Task to complete = Reproduce the stretch of the excerpt on orderings of matchings from "There are orderings $\ell_0$" through "E(H^\dag)|=|E(H_1) \cap E(H^\dag)|$.".

Excerpt provided =
┄┄┄┄┄┄

Now suppose that $|V(H)|>2t$. Then $H$ is a union of $k$ disjoint paths for some $k \geq 1$. There are edges $yy' \in E(H_0)$ and $zz' \in E(H_1)$ such that $y \notin V(H_1)$, $z \notin V(H_0)$ and, if $k \geq 2$, then $y$ and $z$ are in different paths. Let $H'_0$ and $H'_1$ be the matchings obtained from $H_0$ and $H_1$ by merging the vertices $y$ and $z$ into a new vertex $x$. Then $H'_0 \cup H'_1$ is either a single cycle or a union of paths, and $|V(H'_0 \cup H'_1)|=|V(H_0 \cup H_1)|-1$. So, by induction, there are orderings $\ell'_0$ and $\ell'_1$ of $H'_0$ and $H'_1$, respectively such that $\textnormal{cms}(\ell'_0 \vee \ell'_1) \geq t-1$. Then $\textnormal{cms}(\ell_0 \vee \ell_1) \geq t-1$ where $\ell_0$ and $\ell_1$ are the orderings of $H_0$ and $H_1$ obtained from $\ell'_0$ and $\ell'_1$ by replacing $xy'$ with $yy'$ in $\ell_0$ and $xz'$ with $zz'$ in $\ell_1$. So the result follows by induction.
\end{proof}
Our next lemma implies that $\textnormal{cms}(G) \geq \frac{n-2}{2}$ for each 2-regular class 1 graph $G$ of order $n$, but also says more.
\begin{lem}\label{lem:2 edge colourable}
Let $H_0$ and $H_1$ be edge-disjoint matchings such that $|E(H_0)|=|E(H_1)|=t$ for some integer $t \geq 1$.
There are orderings $\ell_0$ and $\ell_1$ of $H_0$ and $H_1$, respectively,
such that $\textnormal{cms}(\ell_0 \vee \ell_1) \geq t-1$.
\end{lem}
\begin{proof}
We proceed by induction on $|E(H_0)|=|E(H_1)|$. Let $H=H_0 \cup H_1$. Clearly $H$ must have a subgraph $H^\dag$ such that $H^\dag$ is either
\begin{itemize}
\item
a component of $H$ that has an even number of edges (and is either a path or a cycle); or
\item
a union of two components of $H$, each of which is a path of odd length, with the property that $|E(H_0) \cap E(H^\dag)|=|E(H_1) \cap E(H^\dag)|$.

┄┄┄┄┄┄

Record excerpts =

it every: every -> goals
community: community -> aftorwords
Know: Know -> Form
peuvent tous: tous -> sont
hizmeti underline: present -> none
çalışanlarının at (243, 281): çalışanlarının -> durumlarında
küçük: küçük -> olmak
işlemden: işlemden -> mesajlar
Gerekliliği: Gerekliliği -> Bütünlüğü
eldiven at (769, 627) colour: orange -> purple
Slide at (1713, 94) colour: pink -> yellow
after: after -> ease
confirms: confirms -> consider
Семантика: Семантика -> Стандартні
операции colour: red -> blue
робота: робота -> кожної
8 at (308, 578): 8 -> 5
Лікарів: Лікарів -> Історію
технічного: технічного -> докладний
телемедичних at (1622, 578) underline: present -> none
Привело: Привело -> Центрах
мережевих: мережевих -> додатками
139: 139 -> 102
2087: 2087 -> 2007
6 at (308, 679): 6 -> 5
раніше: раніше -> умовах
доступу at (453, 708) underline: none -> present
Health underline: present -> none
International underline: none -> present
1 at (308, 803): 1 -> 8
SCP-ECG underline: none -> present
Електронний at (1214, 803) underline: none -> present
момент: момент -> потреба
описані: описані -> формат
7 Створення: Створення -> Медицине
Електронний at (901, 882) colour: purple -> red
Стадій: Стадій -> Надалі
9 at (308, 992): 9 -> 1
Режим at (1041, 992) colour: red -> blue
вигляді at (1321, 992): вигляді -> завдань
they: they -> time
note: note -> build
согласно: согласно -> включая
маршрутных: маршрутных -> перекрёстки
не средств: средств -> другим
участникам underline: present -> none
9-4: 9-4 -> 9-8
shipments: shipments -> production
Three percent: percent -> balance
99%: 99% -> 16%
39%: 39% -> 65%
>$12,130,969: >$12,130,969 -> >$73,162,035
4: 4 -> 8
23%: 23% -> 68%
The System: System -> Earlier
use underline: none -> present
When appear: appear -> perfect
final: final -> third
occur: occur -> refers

┄┄┄┄┄┄

Expected answer =
There are orderings $\ell_0$ and $\ell_1$ of $H_0$ and $H_1$, respectively,
such that $\textnormal{cms}(\ell_0 \vee \ell_1) \geq t-1$.
\end{lem}
\begin{proof}
We proceed by induction on $|E(H_0)|=|E(H_1)|$. Let $H=H_0 \cup H_1$. Clearly $H$ must have a subgraph $H^\dag$ such that $H^\dag$ is either
\begin{itemize}
\item
a component of $H$ that has an even number of edges (and is either a path or a cycle); or
\item
a union of two components of $H$, each of which is a path of odd length, with the property that $|E(H_0) \cap E(H^\dag)|=|E(H_1) \cap E(H^\dag)|$.